Section 2: Ancient Peoples

Because we know so little about the People who lived in North Dakota in the ancient past, archaeologists have created a system for identifying groups of People by the tools they made. (See Image 3.)

The most ancient group of People, those who lived here from about 10,000 B.C. to about 5,500 B.C., were called Paleo-Indians (paleo means “very old”).  The People who made Clovis and Folsom projectile points were Paleo-Indians.

Archaeological chart
Image 3: Archaeological chart. This chart gives us the dates of the various cultures of People who lived in North Dakota from about 10,000 years ago to the historic period (18th century). The cultural complexes in the right-hand column represent cultural changes that occurred as People migrated into North Dakota and adopted different lifestyles. The cultures are identified by the tools they made. SHSND Archeology and Historic Preservation.
 

The Plains Archaic People were descended from the Paleo-Indians, but they lived differently and made different tools, so they have a different name. The People of the Plains Archaic Period lived from about 5,500 B.C. to about 400 A.D. This time period is often divided into Early, Middle, and Late Plains Archaic. As far as we know, the People of the Plains Archaic Period were nomadic. They followed the herds, sought plant foods in season, and traveled to places where they could mine the right kinds of stones to make into projectile points and other tools. The Plains Archaic People used atlatls.

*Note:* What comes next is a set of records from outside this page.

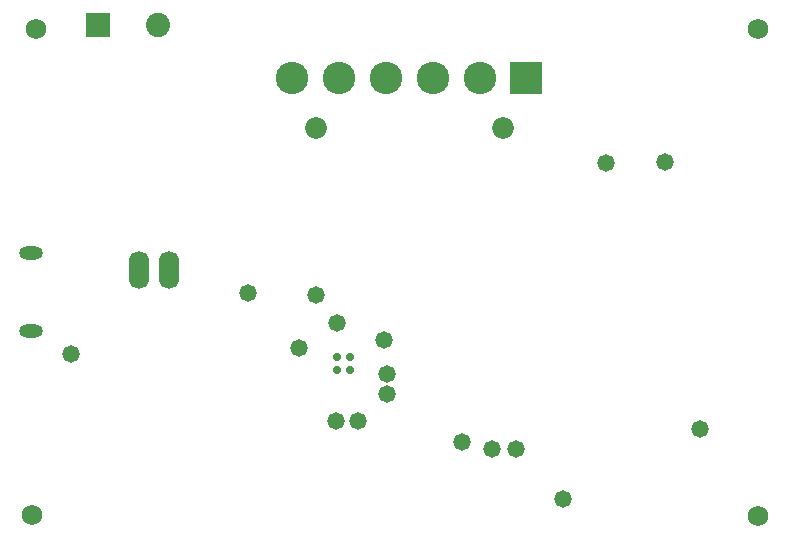
<source format=gbs>
G04*
G04 #@! TF.GenerationSoftware,Altium Limited,Altium Designer,19.1.5 (86)*
G04*
G04 Layer_Color=16711935*
%FSLAX25Y25*%
%MOIN*%
G70*
G01*
G75*
%ADD43O,0.06737X0.12674*%
%ADD44C,0.07217*%
%ADD45R,0.10839X0.10839*%
%ADD46C,0.10839*%
%ADD47R,0.08083X0.08083*%
%ADD48C,0.08083*%
%ADD49O,0.07887X0.04343*%
%ADD50C,0.02769*%
%ADD51C,0.06800*%
%ADD52C,0.05800*%
D43*
X52321Y89867D02*
D03*
X42479D02*
D03*
D44*
X163705Y137207D02*
D03*
X101342D02*
D03*
D45*
X171500Y153900D02*
D03*
D46*
X155909D02*
D03*
X140319D02*
D03*
X124728D02*
D03*
X109138D02*
D03*
X93547D02*
D03*
D47*
X28800Y171500D02*
D03*
D48*
X48800D02*
D03*
D49*
X6268Y69708D02*
D03*
Y95692D02*
D03*
D50*
Y69708D02*
D03*
Y95692D02*
D03*
X108335Y56435D02*
D03*
Y60765D02*
D03*
X112665Y56435D02*
D03*
Y60765D02*
D03*
D51*
X8200Y170200D02*
D03*
X248800Y170100D02*
D03*
X6800Y8100D02*
D03*
X248600Y7900D02*
D03*
D52*
X95900Y63900D02*
D03*
X78800Y82300D02*
D03*
X183600Y13400D02*
D03*
X229500Y37000D02*
D03*
X19900Y61800D02*
D03*
X198100Y125700D02*
D03*
X217600Y125800D02*
D03*
X150000Y32600D02*
D03*
X124000Y66600D02*
D03*
X168000Y30100D02*
D03*
X160000D02*
D03*
X101500Y81600D02*
D03*
X108500Y72100D02*
D03*
X125000Y55100D02*
D03*
Y48600D02*
D03*
X108000Y39600D02*
D03*
X115500D02*
D03*
M02*

</source>
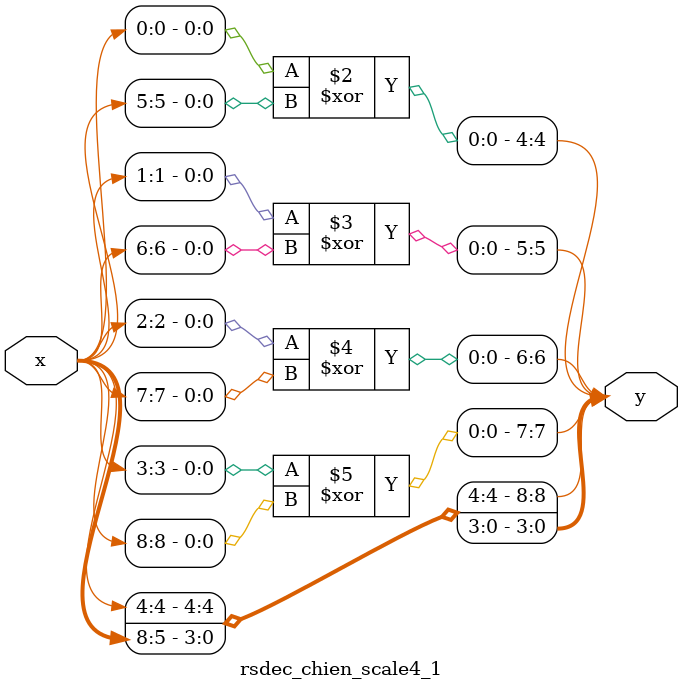
<source format=v>
module rsdec_chien_scale4_1 (y, x);
	input [8:0] x;
	output [8:0] y;
	reg [8:0] y;
	always @ (x)
	begin
		y[0] = x[5];
		y[1] = x[6];
		y[2] = x[7];
		y[3] = x[8];
		y[4] = x[0] ^ x[5];
		y[5] = x[1] ^ x[6];
		y[6] = x[2] ^ x[7];
		y[7] = x[3] ^ x[8];
		y[8] = x[4];
	end
endmodule
</source>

From about 400 B.C. to about 600 A.D., the People of the Plains Woodland cultures lived in North Dakota. We cannot be sure that the People of the Plains Archaic cultures stayed in this region and adapted the Plains Woodland culture. The Woodland cultures might have migrated here from other places. Their cultures were similar to the culture of People who lived in the forests to the east of the Great Plains. To distinguish them from Woodlands cultures of the forests, we call them Plains Woodland. We do know that some of them lived in houses made of wooden posts covered with hides (similar to tipis) or grasses and tree bark. The People who lived at the Naze Village on the James River were of the Woodland tradition. While the Woodland cultures were nomadic, it is possible that they also cultivated wild plants for food. In addition, they might have traded with People who were raising crops such as corn.

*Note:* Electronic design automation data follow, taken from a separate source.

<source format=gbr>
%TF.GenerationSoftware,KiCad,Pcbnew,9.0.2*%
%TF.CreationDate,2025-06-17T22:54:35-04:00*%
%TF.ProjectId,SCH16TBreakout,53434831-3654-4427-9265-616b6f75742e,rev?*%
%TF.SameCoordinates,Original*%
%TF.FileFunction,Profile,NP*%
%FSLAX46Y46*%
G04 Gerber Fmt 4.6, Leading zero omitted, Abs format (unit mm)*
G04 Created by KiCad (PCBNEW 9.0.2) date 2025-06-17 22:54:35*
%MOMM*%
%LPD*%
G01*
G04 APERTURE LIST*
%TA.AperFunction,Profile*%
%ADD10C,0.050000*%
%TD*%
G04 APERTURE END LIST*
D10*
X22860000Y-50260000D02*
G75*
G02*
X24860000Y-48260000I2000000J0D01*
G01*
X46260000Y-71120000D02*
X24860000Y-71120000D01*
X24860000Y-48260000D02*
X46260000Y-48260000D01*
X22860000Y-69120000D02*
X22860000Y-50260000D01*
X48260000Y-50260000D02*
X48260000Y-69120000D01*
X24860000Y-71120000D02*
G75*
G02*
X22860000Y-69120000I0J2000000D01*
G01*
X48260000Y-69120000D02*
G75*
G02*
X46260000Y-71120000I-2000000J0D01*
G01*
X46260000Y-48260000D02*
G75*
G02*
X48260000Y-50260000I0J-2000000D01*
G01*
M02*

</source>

There are a couple of significant cultural traditions that identify the Woodland culture. One Woodland tradition was the way they buried their dead. Instead of placing the remains of someone on a platform or under rock, they buried their dead in the ground and constructed a mound of earth over the grave. Sometimes the mounds were shaped like animals. These were called effigy (EFF-ih-gee) mounds. People used some of these mounds for 1,000 years or more. Another identifying characteristic was the development of pottery. People of the Plains Woodland tradition made clay pots which they used to cook and carry or store water. These large pots (as much as two feet tall and one foot across) could be placed in a fire to heat food or water.

The Plains Woodland cultures are also divided into three groups: the Early, Middle, and Late Plains Woodland. The Late Plains Woodland era began around 600 A.D. and extended to about 1200 A.D. Some parts of the culture might have lasted until the mid-19th century.

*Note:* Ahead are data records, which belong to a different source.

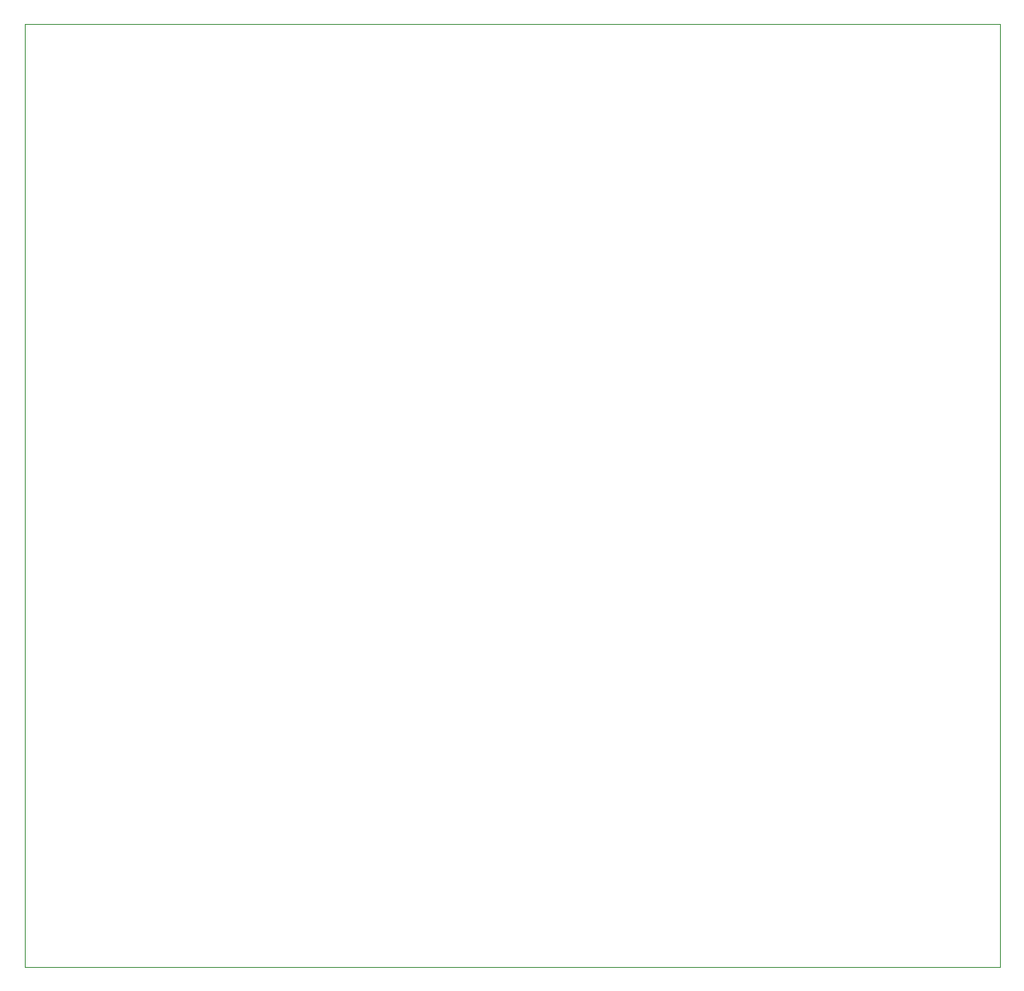
<source format=gbr>
%TF.GenerationSoftware,KiCad,Pcbnew,7.0.2-0*%
%TF.CreationDate,2024-07-16T23:18:08+09:00*%
%TF.ProjectId,am-pcb2,616d2d70-6362-4322-9e6b-696361645f70,rev?*%
%TF.SameCoordinates,Original*%
%TF.FileFunction,Profile,NP*%
%FSLAX46Y46*%
G04 Gerber Fmt 4.6, Leading zero omitted, Abs format (unit mm)*
G04 Created by KiCad (PCBNEW 7.0.2-0) date 2024-07-16 23:18:08*
%MOMM*%
%LPD*%
G01*
G04 APERTURE LIST*
%TA.AperFunction,Profile*%
%ADD10C,0.100000*%
%TD*%
G04 APERTURE END LIST*
D10*
X275590000Y-137160000D02*
X175895000Y-137160000D01*
X175895000Y-40640000D02*
X275590000Y-40640000D01*
X175895000Y-137160000D02*
X175895000Y-40640000D01*
X275590000Y-40640000D02*
X275590000Y-137160000D01*
M02*

</source>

After 1200 A.D., there was a distinct division in Plains cultures. Some Peoples maintained a nomadic lifestyle. They hunted and followed the great herds of bison. They lived in tipis that were ideal for their mobile lifestyle. Their travels allowed them to engage in trade with many other Peoples. Through trade, they were able to obtain everything they needed for a comfortable life. The nomadic lifestyle was well-adapted to life on the Great Plains.

The other major cultural group adopted the Plains Village tradition (1200 to 1885 A.D.). These People built and lived in permanent villages. The Plains Village culture appears to have evolved directly from earlier Woodland cultures. Over two or three hundred years, the People who became the Mandans moved from the forests of Minnesota to the Plains of North Dakota. They made their houses with wooden beams covered with grass and dirt.

The Mandans and the Hidatsas who later joined the Mandans adapted the Plains Village tradition. They lived along the Missouri River where they cultivated corn and other vegetables in gardens. Surpluses of these crops (more than a family needed) were traded to other tribes for other things they needed. The Mandans and Hidatsas moved seasonally. Their summer villages were on the uplands above the river. Their winter villages were located along the river in the trees that lined the riverbanks. The summer villages were permanent, but the winter villages were occupied for only a year or two. Spring floods destroyed the winter villages.

Why is this important?   While we know that there were different cultures living in North Dakota in the past, we know very little about those who lived here before 1200 A.D. We don’t know what they called themselves, what language they spoke, or what their relationships with other groups were like. We do know that several cultures lived in North Dakota over a period of 13,000 years or more. These cultures can be distinguished by the way they made tools, the kind of economies they pursued (farming or hunting/gathering), and by the way they made their houses. The archaeological system for organizing the present knowledge of ancient Peoples helps us to understand how different cultures came to be and how they changed and adapted to new conditions over time.